Taking up the magnet he had gotten at Lowe's, he tested it against the side of the duct. It did not stick. He tied the magnet to the end of the rope and lowered it into the ductwork.
He had played out about ten feet when there was a knock inside the wall near the foot of his chair. He pushed the rope a short way and it slackened. That was as far as he would get. Was it enough?
He drew the rope back slowly. For a moment it seemed heavier than when he had lowered it. Then it suddenly lightened at the same moment he heard the distinctive knock of metal against the ductwork.
It was there, all right. How far was it from the basement duct junction? Several feet? Or mere inches? If he toyed with the magnet any more, the gun--and he was positive now it was a gun--might drop through the gap. He did not know if that would make his task easier or harder, but for now at least he knew where to cut through the sheet rock if he was forced to adopt that option.
It was obvious the magnet was not up to the job. He tied a bungee cord around the end of the rope, with the hook extending.
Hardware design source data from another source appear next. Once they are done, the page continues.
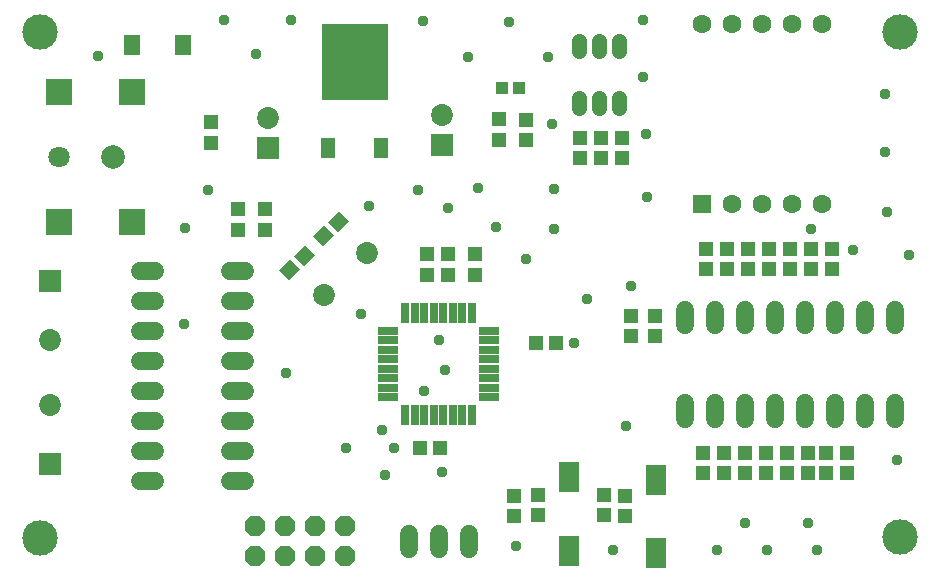
<source format=gbr>
G04 EAGLE Gerber RS-274X export*
G75*
%MOMM*%
%FSLAX34Y34*%
%LPD*%
%INSoldermask Top*%
%IPPOS*%
%AMOC8*
5,1,8,0,0,1.08239X$1,22.5*%
G01*
%ADD10R,1.854200X1.854200*%
%ADD11C,1.854200*%
%ADD12R,1.303200X1.203200*%
%ADD13R,1.203200X1.303200*%
%ADD14R,1.853200X1.853200*%
%ADD15C,1.853200*%
%ADD16R,1.473200X1.673200*%
%ADD17C,1.303200*%
%ADD18R,1.113200X1.133200*%
%ADD19R,2.203200X2.203200*%
%ADD20C,2.003200*%
%ADD21C,1.803200*%
%ADD22C,3.003200*%
%ADD23R,5.603200X6.403200*%
%ADD24R,1.203200X1.803200*%
%ADD25C,1.524000*%
%ADD26P,1.869504X8X22.500000*%
%ADD27R,1.803200X2.503200*%
%ADD28R,0.753200X1.703200*%
%ADD29R,1.703200X0.753200*%
%ADD30R,1.603200X1.603200*%
%ADD31C,1.603200*%
%ADD32C,1.491200*%
%ADD33C,0.959600*%


D10*
X228600Y365960D03*
D11*
X228600Y390960D03*
D12*
G36*
X279507Y303255D02*
X288721Y312469D01*
X297229Y303961D01*
X288015Y294747D01*
X279507Y303255D01*
G37*
G36*
X267359Y291107D02*
X276573Y300321D01*
X285081Y291813D01*
X275867Y282599D01*
X267359Y291107D01*
G37*
G36*
X256433Y263165D02*
X247219Y253951D01*
X238711Y262459D01*
X247925Y271673D01*
X256433Y263165D01*
G37*
G36*
X268581Y275313D02*
X259367Y266099D01*
X250859Y274607D01*
X260073Y283821D01*
X268581Y275313D01*
G37*
X455730Y200660D03*
X472910Y200660D03*
D13*
X203200Y313890D03*
X203200Y296710D03*
X226060Y313890D03*
X226060Y296710D03*
X556260Y206810D03*
X556260Y223990D03*
X535940Y206810D03*
X535940Y223990D03*
X436880Y54410D03*
X436880Y71590D03*
D10*
X375920Y368500D03*
D11*
X375920Y393500D03*
D13*
X180340Y387550D03*
X180340Y370370D03*
X424180Y390090D03*
X424180Y372910D03*
X530860Y54410D03*
X530860Y71590D03*
X363220Y275790D03*
X363220Y258610D03*
X381000Y275790D03*
X381000Y258610D03*
D12*
X374850Y111760D03*
X357670Y111760D03*
D13*
X403860Y275790D03*
X403860Y258610D03*
D14*
X44183Y253078D03*
D15*
X44183Y203078D03*
D16*
X113813Y452965D03*
X156813Y452965D03*
D17*
X492007Y408583D02*
X492007Y399583D01*
X509007Y399583D02*
X509007Y408583D01*
X526007Y408583D02*
X526007Y399583D01*
X526007Y447583D02*
X526007Y456583D01*
X509007Y456583D02*
X509007Y447583D01*
X492007Y447583D02*
X492007Y456583D01*
D18*
X441940Y416560D03*
X426740Y416560D03*
D19*
X113933Y413146D03*
X52433Y413146D03*
X52433Y303146D03*
X113933Y303146D03*
D20*
X97433Y358146D03*
D21*
X52433Y358146D03*
D22*
X36155Y464227D03*
X764305Y464116D03*
X763755Y36253D03*
X36095Y36033D03*
D23*
X302260Y439020D03*
D24*
X279460Y366020D03*
X325060Y366020D03*
D25*
X133604Y261620D02*
X120396Y261620D01*
X120396Y236220D02*
X133604Y236220D01*
X133604Y109220D02*
X120396Y109220D01*
X120396Y83820D02*
X133604Y83820D01*
X133604Y210820D02*
X120396Y210820D01*
X120396Y185420D02*
X133604Y185420D01*
X133604Y134620D02*
X120396Y134620D01*
X120396Y160020D02*
X133604Y160020D01*
X196596Y83820D02*
X209804Y83820D01*
X209804Y109220D02*
X196596Y109220D01*
X196596Y134620D02*
X209804Y134620D01*
X209804Y160020D02*
X196596Y160020D01*
X196596Y185420D02*
X209804Y185420D01*
X209804Y210820D02*
X196596Y210820D01*
X196596Y236220D02*
X209804Y236220D01*
X209804Y261620D02*
X196596Y261620D01*
D14*
X44206Y97890D03*
D15*
X44206Y147890D03*
D13*
X513080Y72000D03*
X513080Y55000D03*
X635000Y280280D03*
X635000Y263280D03*
X652780Y280280D03*
X652780Y263280D03*
X670560Y280280D03*
X670560Y263280D03*
X688340Y280280D03*
X688340Y263280D03*
X706120Y280280D03*
X706120Y263280D03*
X599440Y280280D03*
X599440Y263280D03*
X617220Y280280D03*
X617220Y263280D03*
X457200Y72000D03*
X457200Y55000D03*
X528320Y374260D03*
X528320Y357260D03*
X492760Y374260D03*
X492760Y357260D03*
X668020Y90560D03*
X668020Y107560D03*
X510540Y374260D03*
X510540Y357260D03*
X447040Y389500D03*
X447040Y372500D03*
D25*
X399396Y39200D02*
X399396Y25992D01*
X348596Y25992D02*
X348596Y39200D01*
X373996Y39200D02*
X373996Y25992D01*
D13*
X650240Y90560D03*
X650240Y107560D03*
X718820Y90560D03*
X718820Y107560D03*
X596900Y90560D03*
X596900Y107560D03*
X614680Y90560D03*
X614680Y107560D03*
X701040Y90560D03*
X701040Y107560D03*
X685800Y107560D03*
X685800Y90560D03*
X632460Y107560D03*
X632460Y90560D03*
D26*
X217841Y20253D03*
X217841Y45653D03*
X243241Y20253D03*
X243241Y45653D03*
X268641Y20253D03*
X268641Y45653D03*
X294041Y20253D03*
X294041Y45653D03*
D27*
X557758Y22652D03*
X557758Y84652D03*
X484225Y25011D03*
X484225Y87011D03*
D28*
X401380Y225880D03*
X393380Y225880D03*
X385380Y225880D03*
X377380Y225880D03*
X369380Y225880D03*
X361380Y225880D03*
X353380Y225880D03*
X345380Y225880D03*
D29*
X330380Y210880D03*
X330380Y202880D03*
X330380Y194880D03*
X330380Y186880D03*
X330380Y178880D03*
X330380Y170880D03*
X330380Y162880D03*
X330380Y154880D03*
D28*
X345380Y139880D03*
X353380Y139880D03*
X361380Y139880D03*
X369380Y139880D03*
X377380Y139880D03*
X385380Y139880D03*
X393380Y139880D03*
X401380Y139880D03*
D29*
X416380Y154880D03*
X416380Y162880D03*
X416380Y170880D03*
X416380Y178880D03*
X416380Y186880D03*
X416380Y194880D03*
X416380Y202880D03*
X416380Y210880D03*
D30*
X596721Y318759D03*
D31*
X622121Y318759D03*
X647521Y318759D03*
X672921Y318759D03*
X698321Y318759D03*
X698321Y471159D03*
X672921Y471159D03*
X647521Y471159D03*
X622121Y471159D03*
X596721Y471159D03*
D32*
X581660Y149620D02*
X581660Y136740D01*
X607060Y136740D02*
X607060Y149620D01*
X632460Y149620D02*
X632460Y136740D01*
X657860Y136740D02*
X657860Y149620D01*
X683260Y149620D02*
X683260Y136740D01*
X708660Y136740D02*
X708660Y149620D01*
X734060Y149620D02*
X734060Y136740D01*
X759460Y136740D02*
X759460Y149620D01*
X759460Y216140D02*
X759460Y229020D01*
X734060Y229020D02*
X734060Y216140D01*
X708660Y216140D02*
X708660Y229020D01*
X683260Y229020D02*
X683260Y216140D01*
X657860Y216140D02*
X657860Y229020D01*
X632460Y229020D02*
X632460Y216140D01*
X607060Y216140D02*
X607060Y229020D01*
X581660Y229020D02*
X581660Y216140D01*
D11*
X276679Y241119D03*
X312601Y277041D03*
D33*
X375920Y91440D03*
X381000Y314960D03*
X447040Y271780D03*
X535940Y248920D03*
X327660Y88900D03*
X360680Y160020D03*
X685800Y48260D03*
X632460Y48260D03*
X487680Y200660D03*
X325120Y127000D03*
X335280Y111760D03*
X378460Y177800D03*
X373380Y203200D03*
X294640Y111760D03*
X243840Y175260D03*
X688340Y297180D03*
X723900Y279400D03*
X355600Y330200D03*
X177800Y330200D03*
X85103Y444006D03*
X218934Y445723D03*
X398405Y442633D03*
X406640Y332060D03*
X248788Y474568D03*
X192168Y473881D03*
X360657Y473538D03*
X432720Y472851D03*
X466350Y443319D03*
X471154Y331030D03*
X469095Y386316D03*
X546305Y474568D03*
X546648Y425806D03*
X549050Y377731D03*
X549737Y324506D03*
X422426Y299095D03*
X470811Y297034D03*
X158881Y298064D03*
X314674Y316951D03*
X308154Y225265D03*
X157852Y216681D03*
X438897Y28845D03*
X520911Y25754D03*
X531892Y130146D03*
X608949Y25732D03*
X651456Y25237D03*
X693470Y25732D03*
X761680Y101442D03*
X498725Y238018D03*
X751794Y411706D03*
X751794Y362717D03*
X752783Y311749D03*
X772060Y275131D03*
M02*

</source>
For the next hour, without a break, he worked the rope back and forth and sideways, trying every conceivable angle as he perched on the chair, like a bell ringer searching for the perfect, almost unachievable pitch. He had resigned himself to battling his way through the wall when, while pulling gently, the rope resisted ever so slightly. He paused, trying to work a kink out of his back, then began to haul in his catch. Mild thudding and scraping accom
panied the ascent, but there was no abrupt slack, no violent crash of the gun falling back to the L-joint. When the bungee cord came in sight, Ari stretched as far as he could to catch the gun as it slid out of the cut. An accidental discharge could put a ludicrous end to all his labor.
He pulled. A moment later, he was holding a .38 with a gaudy red handle, identical to the one he had taken from the kayakers--with one exception. This gun contained four spent cartridges—and evidence of drawback effect. He was sure the flecks on the barrel were dried blood.
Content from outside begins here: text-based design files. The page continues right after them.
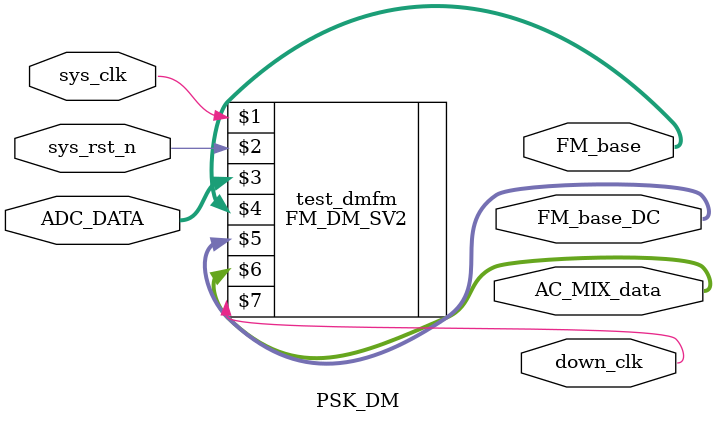
<source format=v>
`timescale 1ns / 1ps


module PSK_DM(
    input sys_clk,
    input sys_rst_n,
    input signed [15:0]ADC_DATA,
    output  signed [15:0]FM_base,
    output  signed [15:0]FM_base_DC,
    output  signed [15:0]AC_MIX_data,
    output  down_clk
    );
    FM_DM_SV2 test_dmfm(sys_clk,sys_rst_n,ADC_DATA,FM_base,FM_base_DC,AC_MIX_data,down_clk);
endmodule

</source>
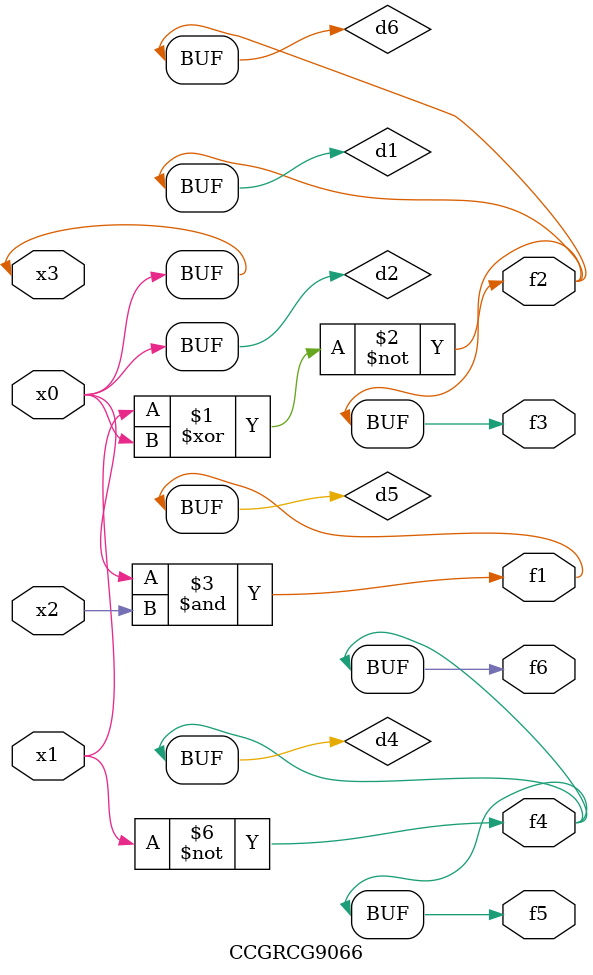
<source format=v>
module CCGRCG9066(
	input x0, x1, x2, x3,
	output f1, f2, f3, f4, f5, f6
);

	wire d1, d2, d3, d4, d5, d6;

	xnor (d1, x1, x3);
	buf (d2, x0, x3);
	nand (d3, x0, x2);
	not (d4, x1);
	nand (d5, d3);
	or (d6, d1);
	assign f1 = d5;
	assign f2 = d6;
	assign f3 = d6;
	assign f4 = d4;
	assign f5 = d4;
	assign f6 = d4;
endmodule

</source>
It was almost noon, but Ari was content. Having considered the possibility that he might have to pound a hole in his wall and cut into the duct, he had reserved the entire day for this task. Now he could focus on other matters.
Upstairs he found Sphinx curled up on his mattress. In the process of cleaning itself off, it had left traces of flour on the blanket. Ari was confronted with the necessity of doing a wash, a domestic chore as mysterious to him as cooking a decent meal.
He sat at the computer and juggled the mouse to bring up the screen. He logged on and checked the news. There had been a particularly costly attack in Baghdad. A suicide bomber had rammed a fuel tanker at a gas station. The resulting explosion had killed over a hundred people. The number of wounded was as yet unknown. Ari imagined the suffering, the ghastly burns. But what pained him most was how the insurgents imposed a kind of complicity upon innocent bystanders. Iraqis killing Iraqis made the victims as guilty as the killers because they were being used to enforce a vision of futility. Without the dead, there was no cause, only the same meaningless babble that one got from around the globe. And babble could be easily dismissed.
There was no idle babble in the Riggins house. On a scale of one, one individual's death was all that was needed to invoke a cause. Ari had four voices calling to him.
And when he checked his email he found yet more voices calling to him, these from halfway across the Atlantic.
They came via an attachment in one of Sandra's emails. There was no question it was from the deputy, although she did not sign the message and neither the user name nor domain included anything about the U.S. Marshals Service--or any other government entity.